Wassila. B
Le PNUD souligne les avancées de l’Algérie en matière de développement durable, lors d’un atelier organisé mardi à Alger. À l’approche du Forum politique de haut niveau sur le développement durable, prévu en juillet prochain à New York sous l’égide du Conseil économique et social des Nations unies, l’Algérie intensifie les préparatifs de son 2e rapport national volontaire. Dans ce contexte, un atelier de concertation organisé à l’initiative du Conseil national économique, social et environnemental (CNESE) en partenariat avec le ministère des Affaires étrangères.
Le secrétaire d’État chargé de la Communauté nationale à l’étranger, Sofiane Chaïb, qui copréside l’ouverture de cette rencontre aux côtés du président du CNESE, Mohamed Boukhari, réaffirme l’engagement de l’Algérie à mettre en œuvre l’Agenda 2030 pour le développement durable à travers l’intégration volontaire de ses objectifs dans les différentes politiques publiques. Le rapport national volontaire constitue, dit-il, «un instrument central d’évaluation», mais aussi «une plateforme diplomatique stratégique permettant de renforcer la position de l’Algérie sur la scène internationale et de valoriser une expérience de développement» fondée sur l’équilibre entre les dimensions économique, sociale et environnementale.
Mettant en avant la dimension participative de la démarche, Chaïb rappelle que l’élaboration du rapport repose sur un processus consultatif élargi, ayant mobilisé plus de 50 parties prenantes. Il donne, à cet effet, lieu à l’organisation de plus de 17 ateliers sectoriels, traduisant une volonté affirmée de coordination intersectorielle.
De son côté, Mohamed Boukhari insiste sur la portée stratégique de cette étape. Il qualifie l’élaboration du rapport de moment clé pour évaluer le parcours national en matière de développement durable. Selon lui, il permet de valoriser les acquis et identifier les défis à relever, dans une approche intégrée conciliant les dimensions économique, sociale et environnementale.
Dans un environnement mondial marqué par des incertitudes croissantes, la représentante résidente du programme des Nations unies pour le développement (PNUD) en Algérie, Mme Natasha van Rijn, met en évidence les avancées de l’Algérie dans tous les domaines sociétaux. Elle souligne également que l’année 2026 constitue une étape charnière, marquée par la tenue de 3 conférences majeures des parties (COP), consacrées respectivement à la désertification, à la biodiversité et au climat.

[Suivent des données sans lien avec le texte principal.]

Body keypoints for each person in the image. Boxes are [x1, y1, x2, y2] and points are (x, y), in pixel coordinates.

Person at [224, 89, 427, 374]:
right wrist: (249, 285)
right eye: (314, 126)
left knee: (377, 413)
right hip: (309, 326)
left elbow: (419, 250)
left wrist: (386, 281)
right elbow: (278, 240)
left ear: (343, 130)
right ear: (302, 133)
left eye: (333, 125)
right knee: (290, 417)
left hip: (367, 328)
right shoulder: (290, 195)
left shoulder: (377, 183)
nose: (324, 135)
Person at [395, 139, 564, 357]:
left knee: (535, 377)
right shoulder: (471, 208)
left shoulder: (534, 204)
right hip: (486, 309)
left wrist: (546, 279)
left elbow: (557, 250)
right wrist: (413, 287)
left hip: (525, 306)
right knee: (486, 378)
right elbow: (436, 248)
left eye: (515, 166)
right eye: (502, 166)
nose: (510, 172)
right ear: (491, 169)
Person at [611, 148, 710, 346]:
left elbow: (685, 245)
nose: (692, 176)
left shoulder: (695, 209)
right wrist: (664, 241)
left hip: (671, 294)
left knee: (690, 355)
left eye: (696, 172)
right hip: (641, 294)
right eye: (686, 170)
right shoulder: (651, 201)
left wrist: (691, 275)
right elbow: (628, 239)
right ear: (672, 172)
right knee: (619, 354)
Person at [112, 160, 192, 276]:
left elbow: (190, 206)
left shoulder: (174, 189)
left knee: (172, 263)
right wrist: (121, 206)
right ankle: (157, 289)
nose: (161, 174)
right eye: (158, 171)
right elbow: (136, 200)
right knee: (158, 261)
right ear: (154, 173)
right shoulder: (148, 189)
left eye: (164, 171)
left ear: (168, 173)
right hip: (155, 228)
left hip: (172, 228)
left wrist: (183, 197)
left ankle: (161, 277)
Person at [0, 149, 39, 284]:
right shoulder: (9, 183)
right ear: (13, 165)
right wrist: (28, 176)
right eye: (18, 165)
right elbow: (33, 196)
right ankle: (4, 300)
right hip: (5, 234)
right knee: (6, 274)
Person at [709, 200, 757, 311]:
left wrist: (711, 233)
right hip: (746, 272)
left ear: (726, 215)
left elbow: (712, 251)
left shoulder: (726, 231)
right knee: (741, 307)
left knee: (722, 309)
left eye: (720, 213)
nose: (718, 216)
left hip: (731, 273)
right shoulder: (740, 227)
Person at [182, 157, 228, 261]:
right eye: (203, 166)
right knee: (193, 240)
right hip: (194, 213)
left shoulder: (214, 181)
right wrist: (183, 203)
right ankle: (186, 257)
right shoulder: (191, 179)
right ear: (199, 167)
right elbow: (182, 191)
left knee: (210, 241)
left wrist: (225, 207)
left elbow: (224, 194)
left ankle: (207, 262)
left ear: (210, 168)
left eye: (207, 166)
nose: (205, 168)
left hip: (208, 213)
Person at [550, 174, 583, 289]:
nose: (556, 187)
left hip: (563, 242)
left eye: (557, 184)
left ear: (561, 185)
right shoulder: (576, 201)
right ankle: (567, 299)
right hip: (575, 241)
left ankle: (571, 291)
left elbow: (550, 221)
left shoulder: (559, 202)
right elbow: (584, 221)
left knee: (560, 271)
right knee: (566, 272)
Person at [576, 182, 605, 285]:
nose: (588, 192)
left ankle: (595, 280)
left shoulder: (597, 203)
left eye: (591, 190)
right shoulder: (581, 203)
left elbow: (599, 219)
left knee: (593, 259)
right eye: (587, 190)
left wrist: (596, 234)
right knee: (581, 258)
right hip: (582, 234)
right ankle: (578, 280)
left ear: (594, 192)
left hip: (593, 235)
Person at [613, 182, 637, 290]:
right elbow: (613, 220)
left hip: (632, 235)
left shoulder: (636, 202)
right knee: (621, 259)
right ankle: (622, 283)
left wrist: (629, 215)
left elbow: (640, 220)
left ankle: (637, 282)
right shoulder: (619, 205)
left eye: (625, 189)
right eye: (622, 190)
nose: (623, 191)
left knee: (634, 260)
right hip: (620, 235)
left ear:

Trois rendez-vous qui traduisent une même urgence: transformer les engagements politiques en résultats concrets au bénéfice des populations. Dans ce contexte, la décision de l’Algérie de présenter un 2e rapport national volontaire apparaît comme un choix significatif. Elle reflète, selon elle, «une volonté affirmée d’évaluation et de transparence, mais aussi une démarche inclusive mobilisant institutions, société civile, chercheurs, acteurs locaux, jeunes et femmes autour d’un diagnostic partagé».